Passage given:
☆ ☆ ☆
Once these feelings began to be articulated, heads began to discover that they were not alone in these sensations and subsequently they developed a language to talk about these shared experiences. Perhaps the most common and easily accessible term was "the groupmind -- the collective identity or gestalt created at Deadshows."5.

With The Electric Kool-Aid Acid Test, in many ways the definitive book on West Coast psychedelia, Tom Wolfe tried to capture the mojo, the groupmind gestalt, shared between the Merry Pranksters, and, by extension, the people who attended the Acid Tests by describing it in terms of sacred geometry. The phenomena was The Unspoken Thing, which occasionally gave way to kairos -- the supreme moment -- a time when temporal time intersected with universal time to bring about -- COSMO! -- a lightning flash of illumination. Zen master satori!

"Every once in a while you get shown the light
In the strangest of places if you look at it right."

Nevertheless, there was no way to force the mojo. The supreme moment could be coaxed along by band and audience, but there were never any guarantees.

"We can raise the sail, but we can't make the wind come. 'Raising the sail' is preparing to be moved. Spirit is the wind, the sense of musical well-being, of being together. This is a unanimous process." 6. -- Mickey Hart

Magical references abound in the Grateful Dead universe, and heads frequently consult oracles and use synchronicity as signposts. In recalling his earliest travels with Neal Cassady, singer/ guitarist Bob Weir speaks of "Radio I Ching" and the words on the radio corresponding to the spontaneous raps pouring from Cassady's mouth. In time, the Deadheads began to recognize a similar phenomena as Radio I Ching -- hearing the band sing thoughts that mirrored their own consciousness. Or the outer world, as in the case where the Dead played their crowd pleaser "Fire on the Mountain" in Portland, Oregon, at about the same time that Mount St. Helens erupted for the second time in three weeks.7.

Synchronicity, or presence of "meaningful coincidences" abounds in the Deadhead cosmology. There is even an example of one such "meaningful coincidence" in a popular translation of the I Ching text. The fifty-sixth hexagram, Fire on the Mountain, is described "The image of the Wanderer." As noted in the previous paragraph, "Fire on the Mountain" is a highly popular Dead tune. What could better describe a Deadhead than "the image of the wanderer"?
☆ ☆ ☆
Data for this task:
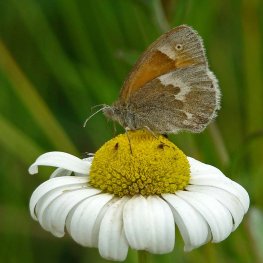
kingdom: Animalia
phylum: Arthropoda
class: Insecta
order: Lepidoptera
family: Nymphalidae
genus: Coenonympha
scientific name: Coenonympha tullia
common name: Large Heath
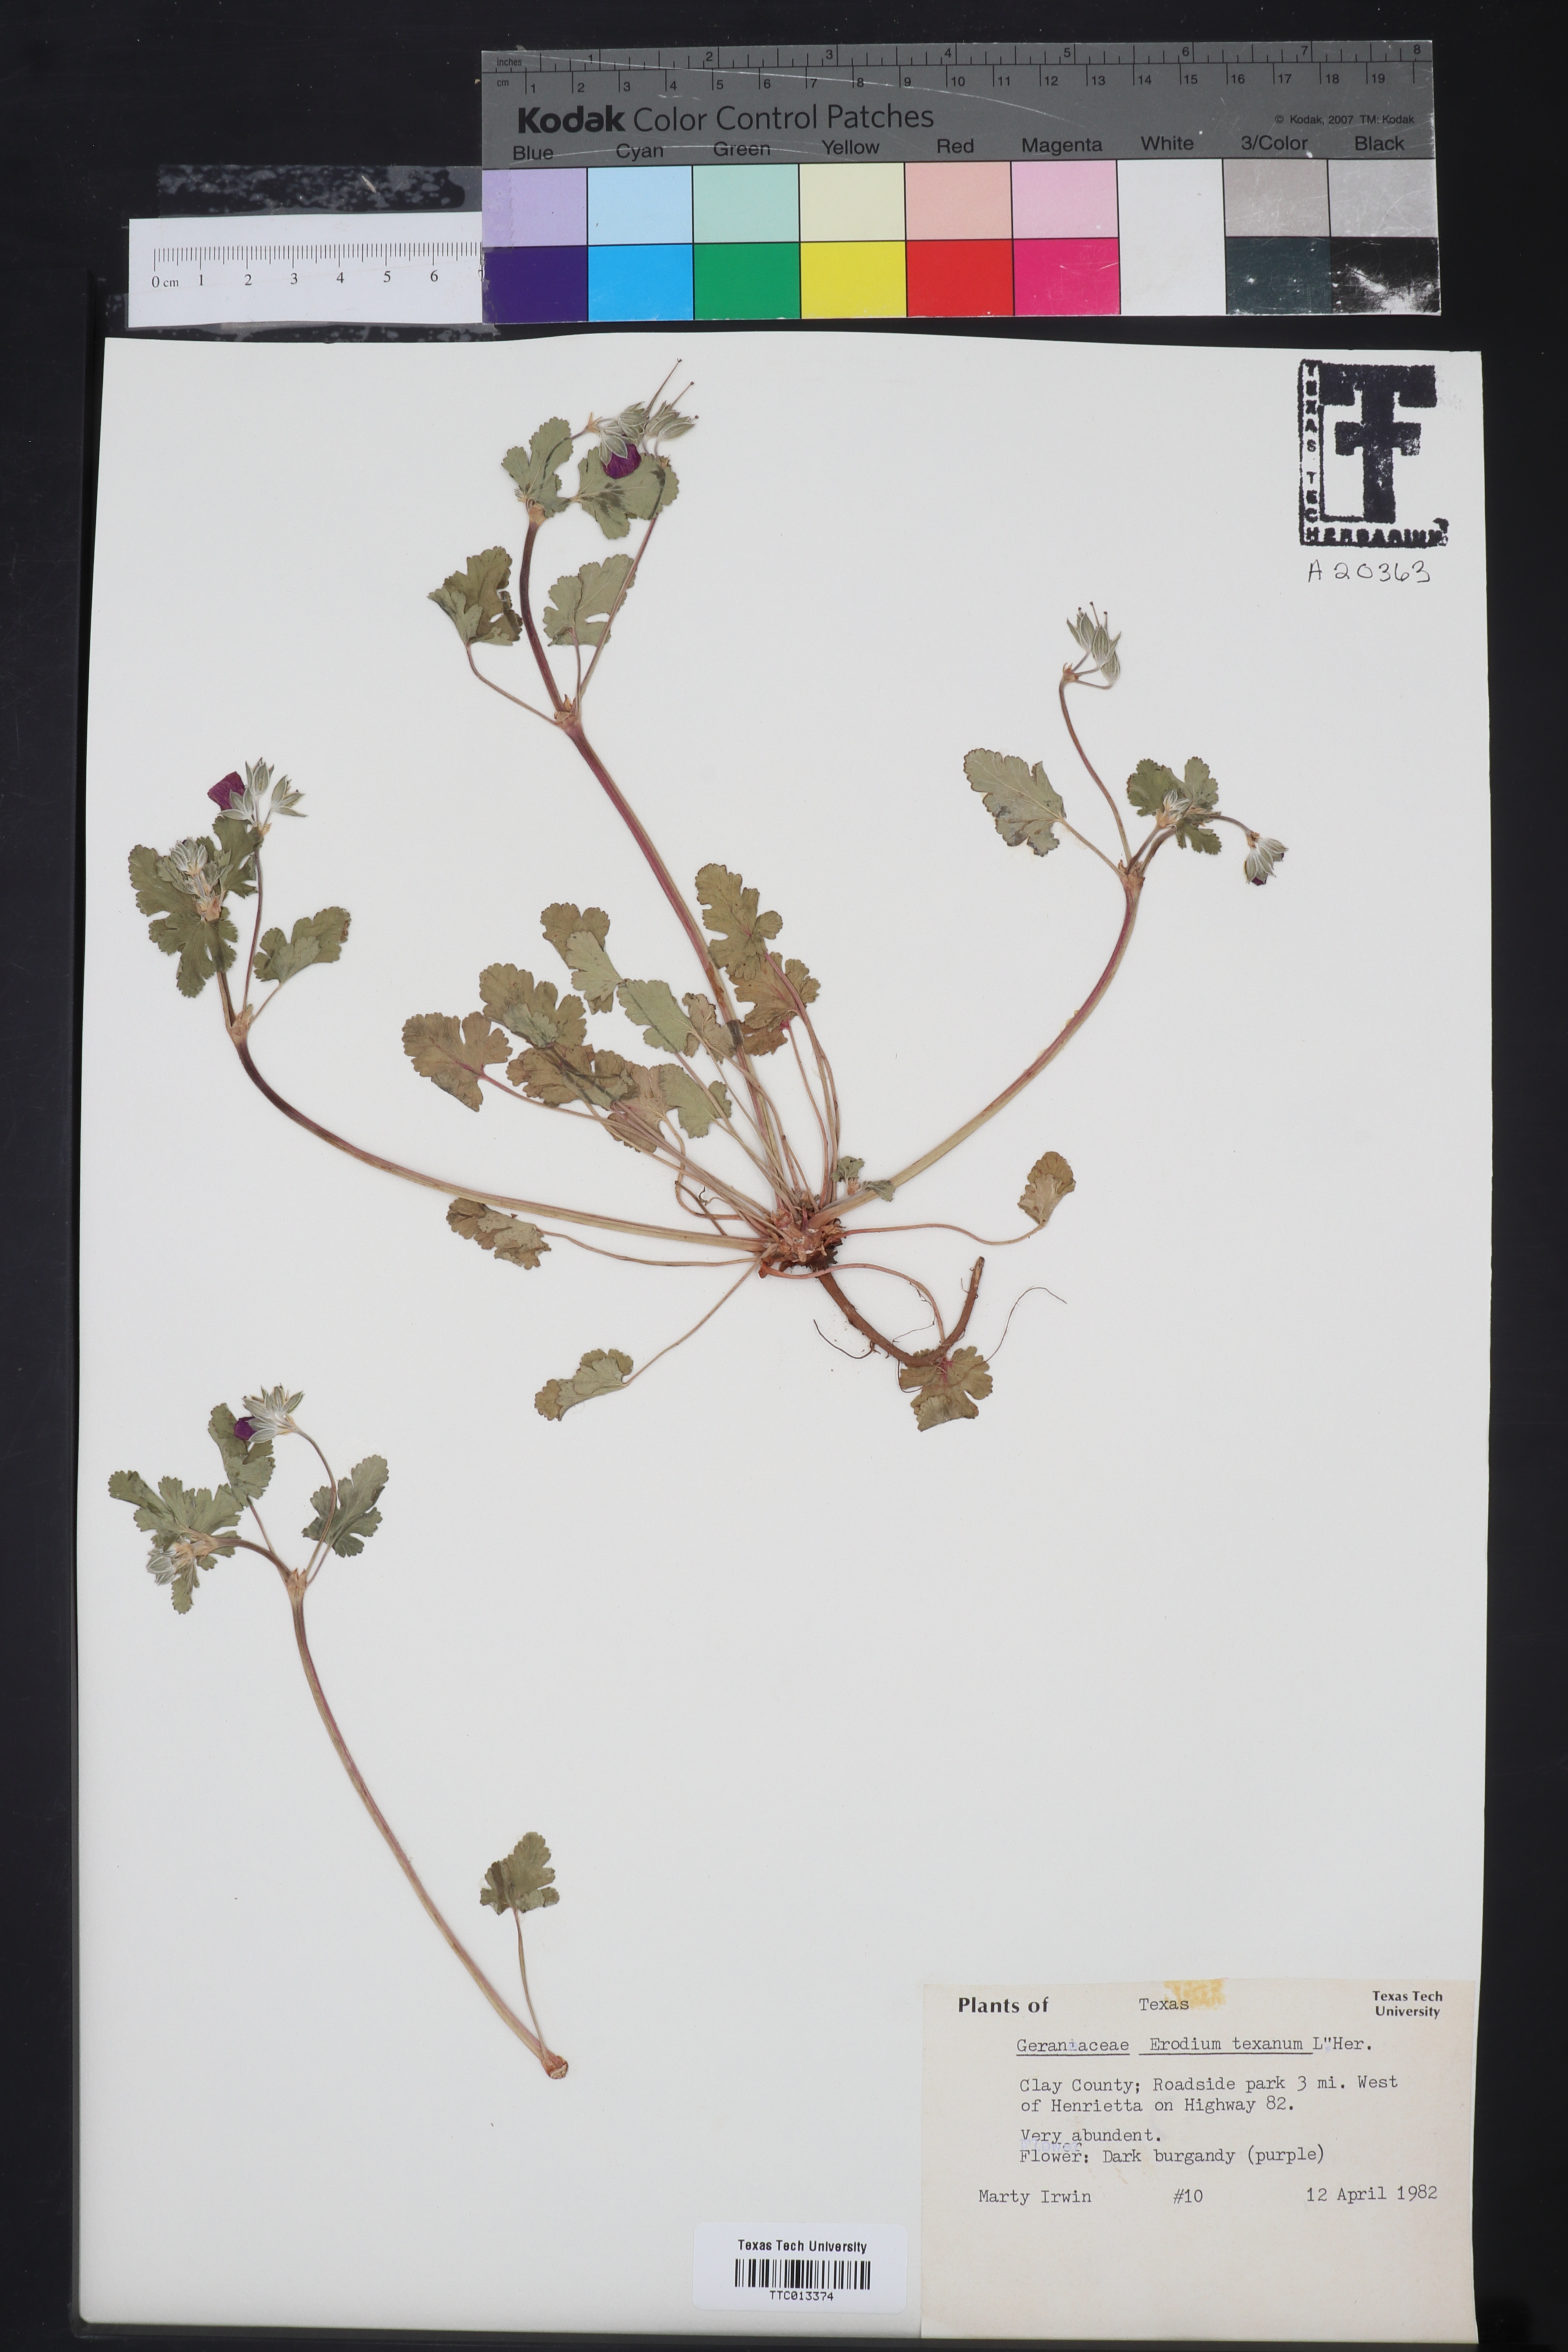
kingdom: Plantae
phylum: Tracheophyta
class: Magnoliopsida
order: Geraniales
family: Geraniaceae
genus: Erodium
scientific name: Erodium texanum
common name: Texas stork's-bill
☆ ☆ ☆
Tasks for this exercise:
[1] Transcribe the taxonomy listing line for line, omitting the pictures.
[2] Write the next part of the passage on Deadheads and the groupmind, picking up after its final sentence.
The passage about Deadheads and the taxonomy listing have no connection to each other.

Answers for the tasks:
[1]
kingdom: Animalia
phylum: Arthropoda
class: Insecta
order: Lepidoptera
family: Nymphalidae
genus: Coenonympha
scientific name: Coenonympha tullia
common name: Large Heath
kingdom: Plantae
phylum: Tracheophyta
class: Magnoliopsida
order: Geraniales
family: Geraniaceae
genus: Erodium
scientific name: Erodium texanum
common name: Texas stork's-bill

[2]
Similarly, references to Deadisticism appear in other obscure texts. The term Dead Head for example: "In the alchemical process there was a phase called the 'Caput Mortuum,' or 'Dead Head,' -- the 'Nigredo' or 'Blackening' that was said to occur before the precepitation of the philosopher's stone."8. If taken to its natural conclusion, this would seem to imply that the Deadhead phenomena, on a universal scale, is an alchemical phase (the Nigredo perhaps describing the prevalence of self-destructive hedonism on Dead Tour?) necessary before the precipitation of universal enlightenment. (Or simply "furthur" proof of what Prankster Wavy Gravy refers to as "the Cosmic Giggle"?)

On the band's side of the laminated curtain there are plenty of references to magical symbolism as well. In the early Seventies, band members and extended family began a company to do extensive tinkering with experimental sound equipment (producing such results as their legendary Wall of Sound). For the name of the company, Bear, the band's resident alchemist, chose Alembic, an alchemical vessel wherein gold is distilled from the dross. In a 1973 Deadheads newsletter, St. Dilbert, the patron saint of Hypnocracy, used Uroborous, the ancient mystical symbol of a serpent swallowing its tail, to describe the bands viscious circle of More Gigs - Larger Halls - More Equipment - Bigger Organization - Larger Overhead - More Gigs... ad infinitum. (If the poor saint only knew how Uroborous' hunger would grow in twenty years to follow...)

According to the largely unpopular book The Dead by Hank Harrison, Harrison claims that during this period he was making regular trips to the Warburg Institute, home of one of the world's most extensive libraries of hermetic literature, and bringing back mystic volumes that the Dead were reading voraciously.

In addition, there is evidence that individual members of the band, to varying degrees, were interested in actively exploring and utilizing techniques that have come to be called "magical." Though reluctant to speak of such things, fearing (perhaps quite wisely) that Tour Heads will mistakenly give unwanted weight and misunderstanding to their words, the Dead venture into specifics on occasion.

Lyrcist Robert Hunter is a poet in the manner described by Robert Graves in The White Goddess. When Hunter speaks of "invoking the muse" to produce his finest works, he insists "the muse is not a trope."9.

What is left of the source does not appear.